Under normal operating conditions, that is with a source of normal AC line voltage connected to plug 14, power supply 12 develops DC operating potential for receiver 10 and microprocessor 22. Approximately 12 volts DC is developed across capacitor 16 and supplied to the input of regulator 18. As indicated, the output of regulator 18 is 5 volts and capacitor 20, which may have a value on the order of one farad, is fully charged to 5 volts D.C. The current drain of microprocessor 22 on the 5 volt regulator is about 500 milliamperes. In its sleep mode, the microprocessor current requirement falls to about 100 microamperes.
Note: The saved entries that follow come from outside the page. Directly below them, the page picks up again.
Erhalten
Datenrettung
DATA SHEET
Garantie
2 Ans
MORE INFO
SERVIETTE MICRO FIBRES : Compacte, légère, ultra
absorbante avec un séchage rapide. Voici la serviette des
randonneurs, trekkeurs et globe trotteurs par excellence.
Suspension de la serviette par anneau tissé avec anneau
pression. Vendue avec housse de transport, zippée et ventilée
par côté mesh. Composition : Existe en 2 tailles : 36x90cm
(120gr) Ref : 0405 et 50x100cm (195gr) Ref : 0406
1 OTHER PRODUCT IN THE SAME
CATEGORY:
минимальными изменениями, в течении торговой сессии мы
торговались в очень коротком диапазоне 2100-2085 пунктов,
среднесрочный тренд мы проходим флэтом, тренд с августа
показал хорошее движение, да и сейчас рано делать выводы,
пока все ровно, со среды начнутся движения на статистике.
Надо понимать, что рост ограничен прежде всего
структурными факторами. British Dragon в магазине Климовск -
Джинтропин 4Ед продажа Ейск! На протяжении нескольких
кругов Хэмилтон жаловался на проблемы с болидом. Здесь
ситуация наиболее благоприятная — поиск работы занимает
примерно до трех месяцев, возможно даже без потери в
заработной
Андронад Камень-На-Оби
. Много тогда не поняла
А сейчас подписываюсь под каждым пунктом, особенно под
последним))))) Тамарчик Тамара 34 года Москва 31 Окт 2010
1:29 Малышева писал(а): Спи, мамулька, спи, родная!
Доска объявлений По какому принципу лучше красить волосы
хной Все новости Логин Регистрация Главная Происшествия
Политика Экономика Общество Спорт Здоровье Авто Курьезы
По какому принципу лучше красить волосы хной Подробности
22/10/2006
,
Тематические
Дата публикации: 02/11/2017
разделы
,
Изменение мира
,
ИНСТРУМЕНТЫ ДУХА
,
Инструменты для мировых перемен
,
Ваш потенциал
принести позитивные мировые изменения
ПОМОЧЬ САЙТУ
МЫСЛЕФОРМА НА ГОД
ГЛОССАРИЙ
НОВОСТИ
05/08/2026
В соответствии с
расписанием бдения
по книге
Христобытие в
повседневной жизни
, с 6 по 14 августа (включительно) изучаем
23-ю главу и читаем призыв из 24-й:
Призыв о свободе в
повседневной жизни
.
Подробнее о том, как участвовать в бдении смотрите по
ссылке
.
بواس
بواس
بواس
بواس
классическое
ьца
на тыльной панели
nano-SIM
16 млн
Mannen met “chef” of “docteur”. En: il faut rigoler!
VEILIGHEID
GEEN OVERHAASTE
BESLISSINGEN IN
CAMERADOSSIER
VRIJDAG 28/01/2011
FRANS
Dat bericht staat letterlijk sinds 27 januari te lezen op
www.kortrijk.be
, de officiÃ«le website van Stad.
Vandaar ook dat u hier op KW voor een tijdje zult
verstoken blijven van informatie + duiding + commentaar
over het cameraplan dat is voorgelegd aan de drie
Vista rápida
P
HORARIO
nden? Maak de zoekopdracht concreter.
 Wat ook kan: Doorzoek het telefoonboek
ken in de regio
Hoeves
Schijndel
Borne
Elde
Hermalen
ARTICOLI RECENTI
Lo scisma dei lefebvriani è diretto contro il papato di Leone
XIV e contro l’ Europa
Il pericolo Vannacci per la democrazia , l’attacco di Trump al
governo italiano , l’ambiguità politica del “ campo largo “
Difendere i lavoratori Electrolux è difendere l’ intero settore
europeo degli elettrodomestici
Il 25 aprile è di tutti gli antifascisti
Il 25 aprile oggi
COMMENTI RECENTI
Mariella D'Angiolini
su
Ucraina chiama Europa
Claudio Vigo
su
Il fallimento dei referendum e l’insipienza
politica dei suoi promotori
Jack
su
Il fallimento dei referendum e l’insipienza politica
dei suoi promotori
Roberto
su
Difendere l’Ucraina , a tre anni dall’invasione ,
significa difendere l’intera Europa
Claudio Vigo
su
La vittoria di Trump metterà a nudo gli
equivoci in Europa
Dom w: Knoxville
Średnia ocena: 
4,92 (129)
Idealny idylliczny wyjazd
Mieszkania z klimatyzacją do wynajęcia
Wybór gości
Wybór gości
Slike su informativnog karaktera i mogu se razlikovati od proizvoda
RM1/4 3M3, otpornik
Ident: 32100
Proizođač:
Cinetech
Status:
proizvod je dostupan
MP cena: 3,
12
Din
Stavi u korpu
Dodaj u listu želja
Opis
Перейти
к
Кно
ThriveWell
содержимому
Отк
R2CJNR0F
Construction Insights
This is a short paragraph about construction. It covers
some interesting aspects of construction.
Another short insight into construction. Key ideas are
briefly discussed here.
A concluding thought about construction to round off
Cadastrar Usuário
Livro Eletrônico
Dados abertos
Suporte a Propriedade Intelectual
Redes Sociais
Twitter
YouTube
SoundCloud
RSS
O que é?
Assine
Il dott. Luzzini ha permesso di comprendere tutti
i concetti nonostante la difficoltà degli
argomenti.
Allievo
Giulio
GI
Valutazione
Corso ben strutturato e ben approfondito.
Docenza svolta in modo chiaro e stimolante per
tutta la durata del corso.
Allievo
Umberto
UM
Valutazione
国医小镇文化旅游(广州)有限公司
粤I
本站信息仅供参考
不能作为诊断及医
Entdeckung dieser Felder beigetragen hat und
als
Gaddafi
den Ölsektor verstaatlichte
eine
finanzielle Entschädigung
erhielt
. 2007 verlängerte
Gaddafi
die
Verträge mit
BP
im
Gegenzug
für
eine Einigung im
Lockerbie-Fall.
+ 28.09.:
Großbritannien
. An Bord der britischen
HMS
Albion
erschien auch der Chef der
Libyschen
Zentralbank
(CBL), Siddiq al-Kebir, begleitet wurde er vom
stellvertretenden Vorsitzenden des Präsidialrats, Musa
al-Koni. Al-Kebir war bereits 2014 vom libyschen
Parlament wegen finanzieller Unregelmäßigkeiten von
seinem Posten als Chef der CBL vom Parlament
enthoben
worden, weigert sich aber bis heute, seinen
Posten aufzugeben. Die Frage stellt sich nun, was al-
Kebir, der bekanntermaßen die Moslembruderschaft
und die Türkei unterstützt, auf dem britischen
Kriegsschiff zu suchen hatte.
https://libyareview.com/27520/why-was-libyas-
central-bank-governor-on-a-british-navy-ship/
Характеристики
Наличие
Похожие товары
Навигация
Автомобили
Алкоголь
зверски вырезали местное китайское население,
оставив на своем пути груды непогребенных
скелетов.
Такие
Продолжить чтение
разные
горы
Consequently, in the sleep mode, electrolytic capacitor 20 can supply the power requirement of microprocessor 22 for a significant time period, on the order of several hours.

Under steady state conditions, that is, with transistor 38 saturated, the sense circuit is immune to noise, such as power supply hum, radio frequency interference (RFI), switching noise and the like on the 12 volt supply that does not cause the supply voltage to drop below the voltage set by the Zener diode 36. The sense circuit will only trigger if the voltage at the emitter of transistor 38 drops below the Zener diode voltage of 7.5 volt DC. Capacitor 34 also helps eliminate false triggering due to any strong RFI that the Zener diode does not shunt to ground. The ability to reject low frequency noise is determined by the RC time constant of resistor 40 and capacitor 42 connected to the base of transistor 38. The combination of the Zener diode 36 and capacitor 34 working against the series resistor 32, and the large RC time constant of the base of transistor 38 makes this circuit immune to noise over a large frequency range.

Reference to FIG. 2 indicates the output voltage of power supply 12 remaining steady at 12 volts until a time T1, when a power failure is assumed. As capacitor 16 continues to supply the normal power requirements of microprocessor 22, its voltage begins to fall since it is no longer being supplied from power supply 12. At the regulating voltage of Zener diode 36, which is indicated as 7.5 volts, transistor 38, which is normally in saturation, cuts off when its emitter voltage becomes too low to support conduction in the transistor. This action is abrupt due to the back bias provided by capacitor 42. The OUT voltage supplied from the collector of transistor 38 to the low voltage sense pin 23 of microprocessor 22 immediately falls from its normal 4.3 volts to zero. This voltage drop or trigger signal is sensed by microprocessor 22 and causes it to switch to its sleep mode with its drastically reduced power requirements. Regulator 18 continues to regulate as long as the sum of its internal voltage drop and its regulated output voltage is less than the voltage at its input. At some point, regulator 18 ceases to regulate and all further power supplied to microprocessor 22 is from electrolytic capacitor 20. Since the microprocessor is operating in its low power sleep mode, the current drain from capacitor 20 is very, very small and the microprocessor will accurately continue its timekeeping and preserve its essential memory for a significant period of time. Assuming that power is returned to receiver 10 before the charge on capacitor 20 is depleted, system operation will return to normal with the voltage at the input of regulator 18 again rising, transistor 38 being driven into saturation, the voltage on low voltage sense pin 23 returning to normal and microprocessor 22 reverting to normal operation.

What has been described is a novel, low cost power down sense circuit, that is immume to noise over a large frequency range, for signalling a microprocessor to switch to a sleep mode. It will be recognized that numerous modifications and changes in the described embodiment of the invention may be made by those skilled in the art without departing from its true spirit and scope. The invention is to be limited only as defined in the claims.